Narratively, A Ship to India is all over the place. The story takes a while to find its central track, instead sideswiping us with bizarre character outbursts like Johannes getting drunk and nearly raping Sally. Then again, perhaps the young Bergman sees a sort of anarchy in the volatile emotions of the men in the Blom family, since the Captain is prone to violent lashings out, as well. It’s these character complications that make A Ship to India interesting. Captain Blom is a completely sympathetic villain, and Johannes is far from a purely noble hero.  You hear each man express his fears and desires, only for them to turn around and do something awful. I’m surprised Bergman didn’t use Holgen Löwenadler more. He has a presence not unlike Max von Sydow. His moodiness plays across his face like oil slithering through water.

There are traces of later Bergman in this fledgling work. The family dynamics would come to play time and again, all the way through famous later films like Cries and Whispers. There is also an early hint at his love of theatrical presentations. Whenever we are in the theater with Sally, he prefers to shoot from backstage rather than the front of the house, always more interested in what’s behind the curtain than what is in front of it.

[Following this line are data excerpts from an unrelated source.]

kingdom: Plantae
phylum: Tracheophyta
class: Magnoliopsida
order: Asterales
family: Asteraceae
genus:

But there is also a clumsiness that could have been taken care of with another script polish. The framing sequence that shows us the family five years later is superfluous, and seems to exist only to give us a semblance of a happy ending. Much of the same could have been achieved by keeping to one timeline. It might have even heightened the drama to have so much happen all at once. There is also a lack of vibrancy to most of the staging. Bergman’s performers regularly come off as subdued, and it’s less like they are holding back as a choice and more like not everyone on set is as yet comfortable with working for the camera.

Still, A Ship To India would have been a comfortable B-selection paired with a more prestige picture--something kind of funny to say about an Ingmar Bergman release since “prestige” is practically his middle name, but as noted earlier, everyone has to start somewhere.